SIMBAD references

We present results from an extensive set of one- and two-dimensional radiation-hydrodynamic simulations of the supernova core-collapse, bounce, and postbounce phases and focus on the proto-neutron star (PNS) spin periods and rotational profiles as a function of initial iron core angular velocity, degree of differential rotation, and progenitor mass. For the models considered, we find a roughly linear mapping between initial iron core rotation rate and PNS spin. The results indicate that the magnitude of the precollapse iron core angular velocities is the single most important factor in determining the PNS spin. Differences in progenitor mass and degree of differential rotation lead only to small variations in the PNS rotational period and profile. Based on our calculated PNS spins at ∼200-300 ms after bounce and assuming angular momentum conservation, we estimate final neutron star rotation periods. We find periods of 1 ms and shorter for initial central iron core periods of ≲10 s. This is appreciably shorter than what previous studies have predicted and is in disagreement with current observational data from pulsar astronomy.
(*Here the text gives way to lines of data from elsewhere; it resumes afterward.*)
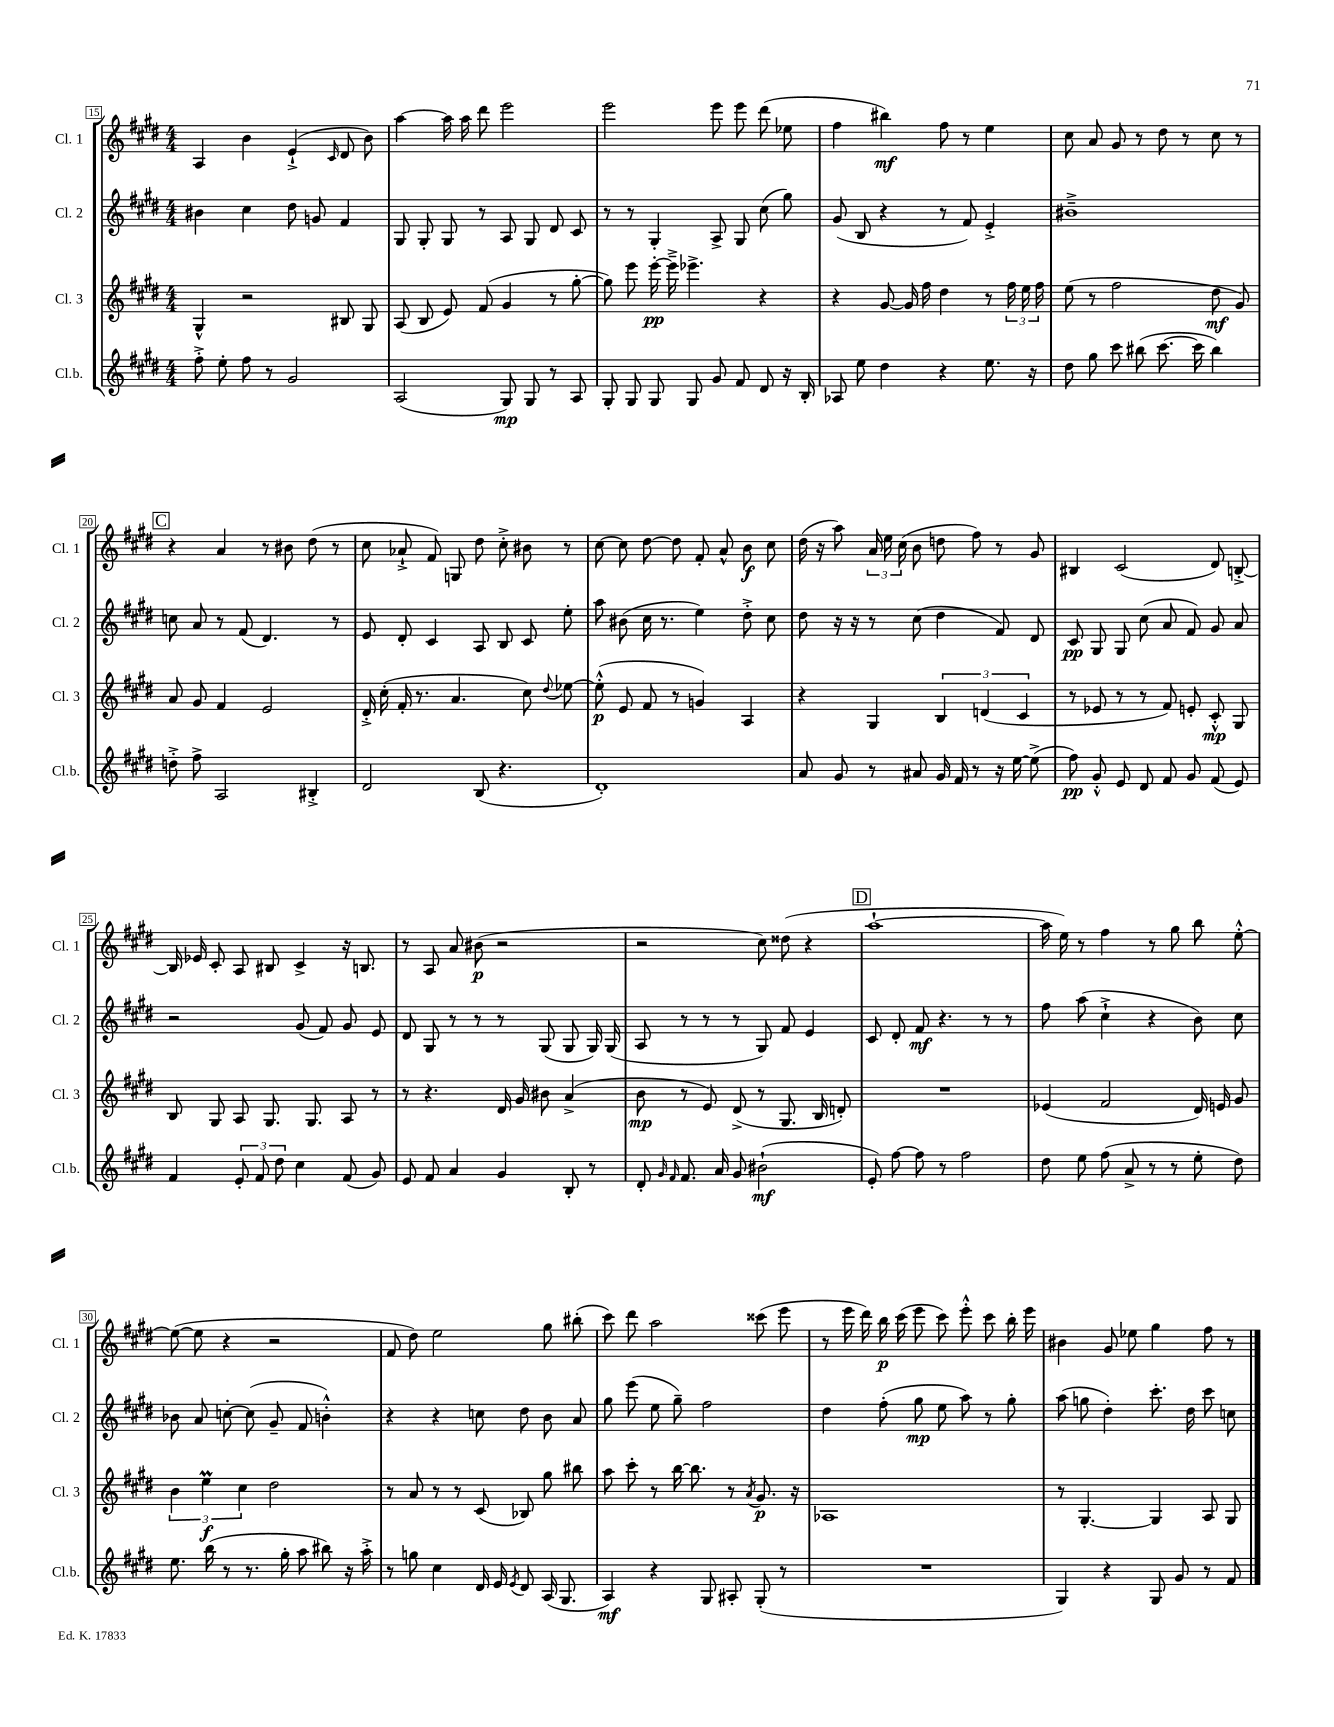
<<
\new StaffGroup <<
\new Staff = "s0" \with { instrumentName = "Cl. 1" shortInstrumentName = "Cl. 1" } {
    \clef treble \key e \major \numericTimeSignature \time 4/4
    \autoBeamOff a4 b'4 e'4-!->( \grace { cis'16 } dis'8 b'8) |
    a''4~ a''16 a''16 dis'''8 e'''2 |
    e'''2 e'''8 e'''8 dis'''8( ees''8 |
    fis''4 bis''4\mf) fis''8 r8 e''4 |
    cis''8 a'8 gis'8 r8 dis''8 r8 cis''8 r8 |
    \mark \markup { \box "C" } r4 a'4 r8 bis'8 dis''8( r8 |
    cis''8 aes'8-!-> fis'8) g8 dis''8 cis''8-.-> bis'8 r8 |
    cis''8~ cis''8 dis''8~ dis''8 fis'8-. a'8-^ b'8\f cis''8 |
    dis''16( r16 a''8) \tuplet 3/2 { a'16 e''16 cis''16( } b'8 d''8 fis''8) r8 gis'8 |
    bis4 cis'2( dis'8) b8~-.-> |
    b16 ees'16 cis'8-. a8 bis8 cis'4-> r16 b8. |
    r8 a8 a'8 bis'8\p( r2 |
    r2 cis''8) disis''8( r4 |
    \mark \markup { \box "D" } a''1~-! |
    a''16 e''16) r8 fis''4 r8 gis''8 b''8 e''8~-.-^ |
    e''8~( e''8 r4 r2 |
    fis'8 dis''8) e''2 gis''8 bis''8-.( |
    cis'''8) dis'''8 a''2 cisis'''8( e'''8 |
    r8 e'''16 dis'''16) b''16\p cis'''16( e'''8 cis'''8) e'''8-.-^ cis'''8 b''16-. e'''16 |
    bis'4 gis'8 ees''8 gis''4 fis''8 r8 \bar "|." |
}
\new Staff = "s1" \with { instrumentName = "Cl. 2" shortInstrumentName = "Cl. 2" } {
    \clef treble \key e \major \numericTimeSignature \time 4/4
    \autoBeamOff bis'4 cis''4 dis''8 g'8 fis'4 |
    gis8 gis8-. gis8 r8 a8 gis8 dis'8 cis'8 |
    r8 r8 gis4-. a8-> gis8 cis''8( gis''8) |
    gis'8( b8 r4 r8 fis'8) e'4-.-> |
    bis'1---> |
    \mark \markup { \box "C" } c''8 a'8 r8 fis'8( dis'4.) r8 |
    e'8 dis'8-. cis'4 a8 b8 cis'8 e''8-. |
    a''8 bis'8( cis''16 r8. e''4) dis''8-.-> cis''8 |
    dis''8 r16 r16 r8 cis''8( dis''4 fis'8) dis'8 |
    cis'8\pp gis8 gis8 cis''8( a'8 fis'8) gis'8 a'8 |
    r2 gis'8( fis'8) gis'8 e'8 |
    dis'8 gis8 r8 r8 r8 gis8( gis8 gis16) gis16( |
    a8 r8 r8 r8 gis8) fis'8 e'4 |
    \mark \markup { \box "D" } cis'8 dis'8-. fis'8\mf r4. r8 r8 |
    fis''8 a''8( cis''4-!-> r4 b'8) cis''8 |
    bes'8 a'8 c''8~-. c''8( gis'8-- fis'8 b'4-.-^) |
    r4 r4 c''8 dis''8 b'8 a'8 |
    gis''8 e'''8( e''8 gis''8--) fis''2 |
    dis''4 fis''8-.( gis''8\mp e''8 a''8) r8 gis''8-. |
    a''8( g''8 dis''4-.) cis'''8.-. dis''16 cis'''8 c''8 \bar "|." |
}
\new Staff = "s2" \with { instrumentName = "Cl. 3" shortInstrumentName = "Cl. 3" } {
    \clef treble \key e \major \numericTimeSignature \time 4/4
    \autoBeamOff gis4-^ r2 bis8 gis8 |
    a8( b8 e'8) fis'8( gis'4 r8 gis''8~-. |
    gis''8) e'''8 e'''16~-.\pp e'''16---> ees'''4.-> r4 |
    r4 gis'8~ gis'16 fis''16 dis''4 r8 \tuplet 3/2 { fis''16 e''16 fis''16 } |
    e''8( r8 fis''2 dis''8\mf gis'8) |
    \mark \markup { \box "C" } a'8 gis'8 fis'4 e'2 |
    dis'16-.-> cis''16-.( fis'16-. r8. a'4. cis''8) \appoggiatura { dis''8 } ees''8~ |
    ees''8-.-^\p( e'8 fis'8 r8 g'4) a4 |
    r4 gis4 \tuplet 3/2 { b4 d'4( cis'4 } |
    r8 ees'8 r8 r8 fis'8) e'8-. cis'8-.-^\mp gis8 |
    b8 gis8 a8 gis8. gis8. a8 r8 |
    r8 r4. dis'16 gis'16 bis'8 a'4->( |
    b'8\mp r8 e'8) dis'8->( r8 gis8. b16 d'8-.) |
    \mark \markup { \box "D" } R1 |
    ees'4( fis'2 dis'16) e'16 gis'8 |
    \tuplet 3/2 { b'4 e''4\prall\f cis''4 } dis''2 |
    r8 a'8 r8 r8 cis'8( bes8) gis''8 bis''8 |
    a''8 cis'''8-. r8 b''16~ b''8. r8 \acciaccatura { a'8 } gis'8.\p r16 |
    aes1 |
    r8 gis4.~-. gis4 a8 gis8 \bar "|." |
}
\new Staff = "s3" \with { instrumentName = "Cl.b." shortInstrumentName = "Cl.b." } {
    \clef treble \key e \major \numericTimeSignature \time 4/4
    \autoBeamOff fis''8-.-> e''8-. fis''8 r8 gis'2 |
    a2( gis8\mp) gis8 r8 a8 |
    gis8-. gis8 gis8 gis8 gis'8 fis'8 dis'8 r16 b16-. |
    aes8 e''8 dis''4 r4 e''8. r16 |
    dis''8 gis''8 cis'''8 bis''8( cis'''8.~ cis'''16 bis''4) |
    \mark \markup { \box "C" } d''8-.-> fis''8-> a2 bis4-.-> |
    dis'2 b8( r4. |
    dis'1-.) |
    a'8 gis'8 r8 ais'8 gis'16 fis'16 r8 r16 e''16~ e''8->( |
    fis''8\pp) gis'8-.-^ e'8 dis'8 fis'8 gis'8 fis'8( e'8) |
    fis'4 \tuplet 3/2 { e'8-. fis'8 dis''8 } cis''4 fis'8( gis'8) |
    e'8 fis'8 a'4 gis'4 b8-. r8 |
    dis'8-. \grace { gis'16 fis'16 } fis'8. a'16 gis'8 bis'2-!\mf( |
    \mark \markup { \box "D" } e'8-.) fis''8~ fis''8 r8 fis''2 |
    dis''8 e''8 fis''8( a'8-> r8 r8 e''8-. dis''8) |
    e''8. b''16( r8 r8. gis''16-. a''8 bis''8) r16 a''16-.-> |
    r8 g''8 cis''4 dis'16 e'16 \acciaccatura { e'8 } dis'8 a16( gis8. |
    a4\mf) r4 gis8 ais8-. gis8-.( r8 |
    R1 |
    gis4) r4 gis8 gis'8 r8 fis'8 \bar "|." |
}
>>
>>
\layout { \context { \Score currentBarNumber = #15 \override BarNumber.stencil = #(make-stencil-boxer 0.1 0.3 ly:text-interface::print) } }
After considering possible spin-down mechanisms that could lead to longer periods, we conclude that there is no mechanism that can robustly spin down a neutron star from ∼1 ms periods to the ``injection'' periods of tens to hundreds of milliseconds observed for young pulsars. Our results indicate that, given current knowledge of the limitations of neutron star spin-down mechanisms, precollapse iron cores must rotate with periods of around 50-100 s to form neutron stars with periods generically near those inferred for the radio pulsar population.